CLEAR GLAZE
View all related objects in the collections
A clear glaze may be imagined as a cleaned-up "green glaze"—made either with as much green-tinting iron as possible removed from a glaze mixed from wood ash and clay or with a substitution of a ground stone for some of the wood ash. The initial inspiration for developing a clear glaze in Mainland Southeast Asia was the importation of Chinese porcelain with pale-blue qingbai glaze or ivory-white Dehua glaze. The desire to decorate under the glaze (using iron or, eventually, cobalt pigment) provided further incentive.

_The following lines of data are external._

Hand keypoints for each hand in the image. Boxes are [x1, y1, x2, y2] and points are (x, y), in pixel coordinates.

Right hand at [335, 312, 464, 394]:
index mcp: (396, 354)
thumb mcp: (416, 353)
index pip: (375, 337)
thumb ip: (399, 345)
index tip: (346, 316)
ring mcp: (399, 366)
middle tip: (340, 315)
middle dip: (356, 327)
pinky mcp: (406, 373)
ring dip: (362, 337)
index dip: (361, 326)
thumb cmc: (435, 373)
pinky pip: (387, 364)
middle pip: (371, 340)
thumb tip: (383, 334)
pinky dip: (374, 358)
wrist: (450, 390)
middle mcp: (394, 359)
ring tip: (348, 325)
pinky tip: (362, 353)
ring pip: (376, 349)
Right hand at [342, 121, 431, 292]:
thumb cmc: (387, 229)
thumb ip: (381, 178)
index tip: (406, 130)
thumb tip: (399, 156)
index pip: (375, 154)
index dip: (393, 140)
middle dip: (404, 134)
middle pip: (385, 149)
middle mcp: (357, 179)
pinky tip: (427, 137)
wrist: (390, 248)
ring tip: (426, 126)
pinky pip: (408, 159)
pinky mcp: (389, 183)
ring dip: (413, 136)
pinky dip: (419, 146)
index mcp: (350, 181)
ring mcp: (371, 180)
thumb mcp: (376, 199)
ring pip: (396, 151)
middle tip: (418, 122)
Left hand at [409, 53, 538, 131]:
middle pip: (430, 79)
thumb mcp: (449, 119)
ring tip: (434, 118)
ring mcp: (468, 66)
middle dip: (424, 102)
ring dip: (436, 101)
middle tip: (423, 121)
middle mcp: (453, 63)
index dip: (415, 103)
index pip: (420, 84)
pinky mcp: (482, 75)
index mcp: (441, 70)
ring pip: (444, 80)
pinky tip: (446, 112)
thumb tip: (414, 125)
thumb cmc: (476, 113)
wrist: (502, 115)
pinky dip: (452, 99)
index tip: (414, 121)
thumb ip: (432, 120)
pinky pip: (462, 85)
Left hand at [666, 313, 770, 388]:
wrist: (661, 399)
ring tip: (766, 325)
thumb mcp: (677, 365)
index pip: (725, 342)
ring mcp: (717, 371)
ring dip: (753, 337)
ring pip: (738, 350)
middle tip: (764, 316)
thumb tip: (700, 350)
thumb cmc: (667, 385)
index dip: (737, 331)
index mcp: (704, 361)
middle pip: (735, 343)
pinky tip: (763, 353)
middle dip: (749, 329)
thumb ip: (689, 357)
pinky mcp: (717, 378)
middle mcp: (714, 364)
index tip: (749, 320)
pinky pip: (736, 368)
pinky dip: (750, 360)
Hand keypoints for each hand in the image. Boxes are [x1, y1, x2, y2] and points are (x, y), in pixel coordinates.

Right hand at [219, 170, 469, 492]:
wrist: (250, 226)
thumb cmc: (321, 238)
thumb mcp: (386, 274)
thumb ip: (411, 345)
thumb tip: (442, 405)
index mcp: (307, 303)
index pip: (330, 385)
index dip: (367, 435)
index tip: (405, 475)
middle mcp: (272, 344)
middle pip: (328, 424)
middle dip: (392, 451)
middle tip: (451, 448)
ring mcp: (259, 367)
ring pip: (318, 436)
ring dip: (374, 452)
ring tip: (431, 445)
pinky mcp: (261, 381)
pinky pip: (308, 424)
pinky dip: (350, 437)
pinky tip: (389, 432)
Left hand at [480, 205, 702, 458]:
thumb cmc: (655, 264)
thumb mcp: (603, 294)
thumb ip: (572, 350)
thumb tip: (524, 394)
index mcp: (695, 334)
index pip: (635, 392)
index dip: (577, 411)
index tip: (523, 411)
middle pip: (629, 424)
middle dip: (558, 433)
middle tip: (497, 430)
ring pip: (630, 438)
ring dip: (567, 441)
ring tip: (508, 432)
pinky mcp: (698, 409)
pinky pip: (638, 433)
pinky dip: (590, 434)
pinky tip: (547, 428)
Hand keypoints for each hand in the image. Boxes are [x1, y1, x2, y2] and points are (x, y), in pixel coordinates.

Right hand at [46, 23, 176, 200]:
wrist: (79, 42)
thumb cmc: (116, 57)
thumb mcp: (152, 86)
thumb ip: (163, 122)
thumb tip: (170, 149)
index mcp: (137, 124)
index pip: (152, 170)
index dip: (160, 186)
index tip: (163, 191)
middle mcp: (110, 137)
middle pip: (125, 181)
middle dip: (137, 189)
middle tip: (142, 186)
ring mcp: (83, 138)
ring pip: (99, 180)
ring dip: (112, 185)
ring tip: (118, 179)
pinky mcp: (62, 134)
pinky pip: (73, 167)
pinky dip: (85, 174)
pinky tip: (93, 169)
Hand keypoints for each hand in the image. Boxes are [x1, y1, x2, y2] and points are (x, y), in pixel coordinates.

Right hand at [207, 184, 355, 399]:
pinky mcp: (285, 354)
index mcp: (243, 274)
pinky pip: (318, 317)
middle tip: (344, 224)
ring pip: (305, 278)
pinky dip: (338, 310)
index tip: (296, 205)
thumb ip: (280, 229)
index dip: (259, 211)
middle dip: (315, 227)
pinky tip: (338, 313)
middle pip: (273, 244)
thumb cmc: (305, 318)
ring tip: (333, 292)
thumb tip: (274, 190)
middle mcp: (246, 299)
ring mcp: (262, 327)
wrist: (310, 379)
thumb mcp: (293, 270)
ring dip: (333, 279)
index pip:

An ivory-toned glaze was used at North Vietnamese kilns from the eleventh century on, and in the thirteenth century it began to be accompanied by iron decoration under the glaze. With the advent of cobalt decoration, potters made efforts to intensify the white appearance of the body, in part by using a more colorless glaze, although they sometimes applied white slip beneath the glaze. Similarly, a clear, fairly colorless glaze appears on sixteenth-century wares at the Sawankhalok kilns that used underglaze iron decoration as an approximation of underglaze cobalt.Based on the excavation of quantities of seashells from the Ngoi kilns in the Red River Delta, shells figured in the formulation of the clear glaze there (Bui and Nguyen-Long 2001, 230, fig. 181). At kilns that operated in Phu Yen province, Central Vietnam, until the mid-twentieth century, shells sprinkled into the kiln around the stacked jars vaporized during firing to produce a clear glaze. Fragmented and fired seashells were also reported as a glaze ingredient, along with rice husks and clay, at a jar-making workshop operated in Borneo by potters descended from immigrants from Fuzhou (Harrisson 1986, 9).